Pontedera, 1945. Enrico Piaggio's factory is in ruins and the twelve thousand workers who work there are condemned to unemployment and misery. A project is making its way into the mind of the entrepreneur: to develop and produce a small, robust, agile and economical means of transport that can revive his company and get the country moving again. That idea bears the name of Vespa.

Rome Adventure


Librarian Prudence Bell, reprimanded for allowing a student to read a classified book on love, quits her job to go to Italy in order to learn about love and romance herself. En route by ship, she meets Roberto Orlandi, a sophisticated Italian whose offers to teach her all she wants to know are rejected. Arriving in Rome, Prudence finds a job in a bookstore and moves into a boardinghouse where American architecture student Don Porter is also staying. Lyda, Don's wealthy and spoiled girl friend, returns to the States, and he consoles himself by dating Prudence.
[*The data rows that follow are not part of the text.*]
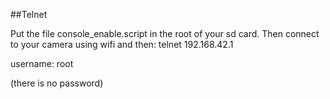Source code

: ##Telnet

Put the file console_enable.script in the root of your sd card. Then connect to your camera using wifi and then:
telnet 192.168.42.1

username: root

(there is no password)
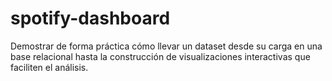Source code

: # spotify-dashboard
Demostrar de forma práctica cómo llevar un dataset desde su carga en una base relacional hasta la construcción de visualizaciones interactivas que faciliten el análisis.
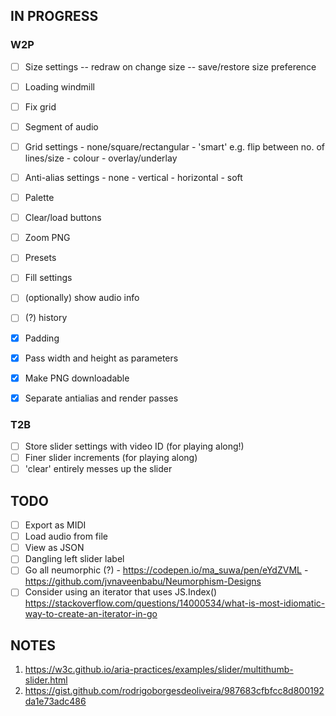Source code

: ## IN PROGRESS

### W2P

- [ ] Size settings
      -- redraw on change size
      -- save/restore size preference

- [ ] Loading windmill
- [ ] Fix grid
- [ ] Segment of audio
- [ ] Grid settings
      - none/square/rectangular
      - 'smart' e.g. flip between no. of lines/size
      - colour
      - overlay/underlay
- [ ] Anti-alias settings
      - none
      - vertical
      - horizontal
      - soft
- [ ] Palette
- [ ] Clear/load buttons
- [ ] Zoom PNG
- [ ] Presets
- [ ] Fill settings
- [ ] (optionally) show audio info
- [ ] (?) history

- [x] Padding
- [x] Pass width and height as parameters
- [x] Make PNG downloadable
- [x] Separate antialias and render passes

### T2B

- [ ] Store slider settings with video ID (for playing along!)
- [ ] Finer slider increments (for playing along)
- [ ] 'clear' entirely messes up the slider

## TODO

- [ ] Export as MIDI
- [ ] Load audio from file
- [ ] View as JSON
- [ ] Dangling left slider label
- [ ] Go all neumorphic (?)
      - https://codepen.io/ma_suwa/pen/eYdZVML
      - https://github.com/jvnaveenbabu/Neumorphism-Designs
- [ ] Consider using an iterator that uses JS.Index()
      https://stackoverflow.com/questions/14000534/what-is-most-idiomatic-way-to-create-an-iterator-in-go

## NOTES

1. https://w3c.github.io/aria-practices/examples/slider/multithumb-slider.html
2. https://gist.github.com/rodrigoborgesdeoliveira/987683cfbfcc8d800192da1e73adc486


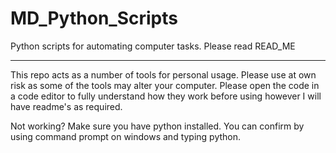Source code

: # MD_Python_Scripts
Python scripts for automating computer tasks. Please read READ_ME

----

This repo acts as a number of tools for personal usage.
Please use at own risk as some of the tools may alter your computer.
Please open the code in a code editor to fully understand how they work before using however I will have readme's as required.

Not working?
Make sure you have python installed. You can confirm by using command prompt on windows and typing python.
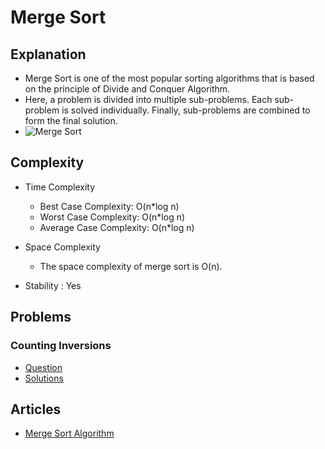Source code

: # Merge Sort

## Explanation

- Merge Sort is one of the most popular sorting algorithms that is based on the principle of Divide and Conquer Algorithm.
- Here, a problem is divided into multiple sub-problems. Each sub-problem is solved individually. Finally, sub-problems are combined to form the final solution.
- ![Merge Sort](https://cdn.programiz.com/cdn/farfuture/PRTu8e23Uz212XPrrzN_uqXkVZVY_E0Ta8GZp61-zvw/mtime:1586425911/sites/tutorial2program/files/merge-sort-example_0.png)

## Complexity

- Time Complexity

  - Best Case Complexity: O(n\*log n)
  - Worst Case Complexity: O(n\*log n)
  - Average Case Complexity: O(n\*log n)

- Space Complexity

  - The space complexity of merge sort is O(n).

- Stability : Yes

## Problems

### Counting Inversions

- [Question](https://www.hackerrank.com/challenges/ctci-merge-sort/problem?isFullScreen=true&h_l=interview&playlist_slugs%5B%5D=interview-preparation-kit&playlist_slugs%5B%5D=sorting)
- [Solutions](../../CompetitiveProgramming%20/Sorting/MergeSort-CountingInversions/mergeSortCountingInversions.py)

## Articles

- [Merge Sort Algorithm](https://www.programiz.com/dsa/merge-sort)
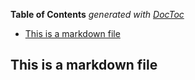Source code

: <!-- START doctoc generated TOC please keep comment here to allow auto update -->
<!-- DON'T EDIT THIS SECTION, INSTEAD RE-RUN doctoc TO UPDATE -->
**Table of Contents**  *generated with [DocToc](http://doctoc.herokuapp.com/)*

- [This is a markdown file](#this-is-a-markdown-file)

<!-- END doctoc generated TOC please keep comment here to allow auto update -->

## This is a markdown file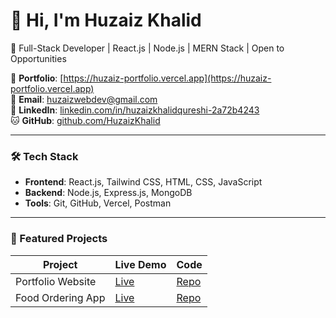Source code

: # 👋 Hi, I'm Huzaiz Khalid

🚀 Full-Stack Developer | React.js | Node.js | MERN Stack | Open to Opportunities

🔗 **Portfolio**: [https://huzaiz-portfolio.vercel.app](https://huzaiz-portfolio.vercel.app)  
📧 **Email**: huzaizwebdev@gmail.com  
🔗 **LinkedIn**: [linkedin.com/in/huzaizkhalidqureshi-2a72b4243](https://www.linkedin.com/in/huzaizkhalidqureshi-2a72b4243)  
🐱 **GitHub**: [github.com/HuzaizKhalid](https://github.com/HuzaizKhalid)

---

### 🛠️ Tech Stack
- **Frontend**: React.js, Tailwind CSS, HTML, CSS, JavaScript
- **Backend**: Node.js, Express.js, MongoDB
- **Tools**: Git, GitHub, Vercel, Postman

---

### 🌟 Featured Projects

| Project | Live Demo | Code |
|--------|-----------|------|
| Portfolio Website | [Live](https://huzaiz-portfolio.vercel.app) | [Repo](https://github.com/HuzaizKhalid/your-portfolio-repo) |
| Food Ordering App | [Live](https://your-deployment-link.com) | [Repo](https://github.com/HuzaizKhalid/your-project-repo) |

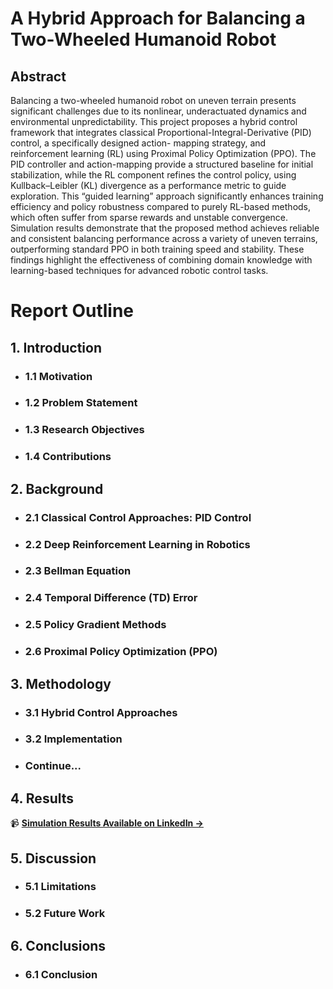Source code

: # A Hybrid Approach for Balancing a Two-Wheeled Humanoid Robot

## Abstract
Balancing a two-wheeled humanoid robot on uneven terrain presents significant
challenges due to its nonlinear, underactuated dynamics and environmental unpredictability. This project proposes a hybrid control framework that integrates classical Proportional-Integral-Derivative (PID) control, a specifically designed action-
mapping strategy, and reinforcement learning (RL) using Proximal Policy Optimization (PPO). The PID controller and action-mapping provide a structured baseline
for initial stabilization, while the RL component refines the control policy, using
Kullback–Leibler (KL) divergence as a performance metric to guide exploration.
This “guided learning” approach significantly enhances training efficiency and policy robustness compared to purely RL-based methods, which often suffer from sparse rewards and unstable convergence. Simulation results demonstrate that the proposed
method achieves reliable and consistent balancing performance across a variety of
uneven terrains, outperforming standard PPO in both training speed and stability. These findings highlight the effectiveness of combining domain knowledge with
learning-based techniques for advanced robotic control tasks.

# Report Outline

## 1. Introduction
- ### 1.1 Motivation
- ### 1.2 Problem Statement
- ### 1.3 Research Objectives
- ### 1.4 Contributions

## 2. Background
- ### 2.1 Classical Control Approaches: PID Control
- ### 2.2 Deep Reinforcement Learning in Robotics
- ### 2.3 Bellman Equation
- ### 2.4 Temporal Difference (TD) Error
- ### 2.5 Policy Gradient Methods
- ### 2.6 Proximal Policy Optimization (PPO)

## 3. Methodology
- ### 3.1 Hybrid Control Approaches
- ### 3.2 Implementation
- ### Continue...

## 4. Results

📹 **[Simulation Results Available on LinkedIn →](https://www.linkedin.com/feed/update/urn:li:activity:7311644777316306944/)**

## 5. Discussion
- ### 5.1 Limitations
- ### 5.2 Future Work

## 6. Conclusions
- ### 6.1 Conclusion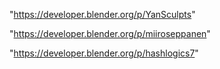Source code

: "https://developer.blender.org/p/YanSculpts"

"https://developer.blender.org/p/miiroseppanen"

"https://developer.blender.org/p/hashlogics7"

 
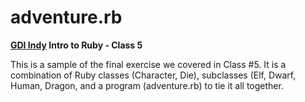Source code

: # adventure.rb
**[GDI Indy](http://gdiindy.github.io) Intro to Ruby - Class 5**

This is a sample of the final exercise we covered in Class #5. It is a combination of Ruby classes (Character, Die), subclasses (Elf, Dwarf, Human, Dragon, and a program (adventure.rb) to tie it all together.
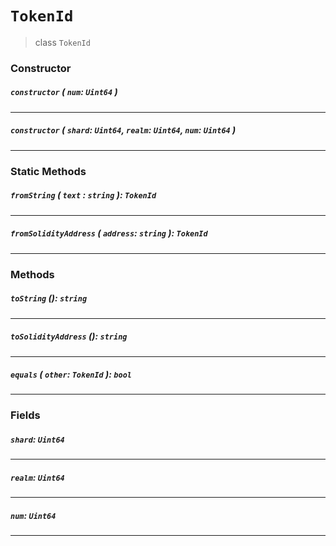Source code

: # `TokenId`

> class `TokenId`

### Constructor

##### `constructor` ( `num`: `Uint64` )

---

##### `constructor` ( `shard`: `Uint64`, `realm`: `Uint64`, `num`: `Uint64` )

---

### Static Methods

##### `fromString` ( `text` : `string` ): `TokenId`

---

##### `fromSolidityAddress` ( `address`: `string` ): `TokenId`

---

### Methods

##### `toString` (): `string`

---

##### `toSolidityAddress` (): `string`

---

##### `equals` ( `other`: `TokenId` ): `bool`

---

### Fields

##### `shard`: `Uint64`

---

##### `realm`: `Uint64`

---

##### `num`: `Uint64`

---
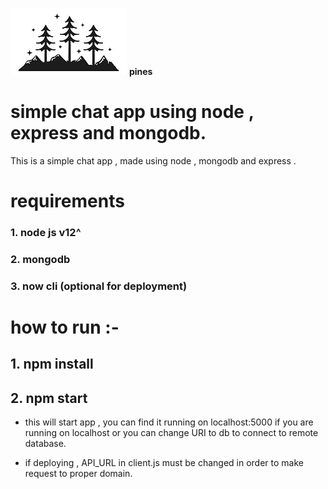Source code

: ![pines logo](/client-bak/pine.png)
**pines**

# simple chat app using node , express and mongodb. 

This is a simple chat app , made using node ,  mongodb and express .

# requirements

### 1. node js v12^
### 2. mongodb
### 3. now cli (optional for deployment)

# how to run :- 

## 1.  npm install
## 2. npm start

* this will start app , you can find it running on localhost:5000 if you are running on localhost
or you can change URI to db to connect to remote database.

* if deploying , API_URL in client.js must be changed in order to make request to proper domain.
They spend the August holidays together on a tour of Italy, and Prudence falls in love with Don. When they return to Rome, however, the glamorous Lyda is waiting to reclaim her man. Heartsick because she is still too inexperienced to compete, Prudence puts on her most alluring dress and visits Roberto, who declines her advances and advises her not to imitate Lyda. Prudence decides to return to the United States, and when her ship docks in New York, Don is there waiting for her.

The Vespa story begins in the aftermath of WW II in Italy. The economy was left crippled and the roads were in a disastrous state which made it difficult for the automobile and other manufacturers to reemerge.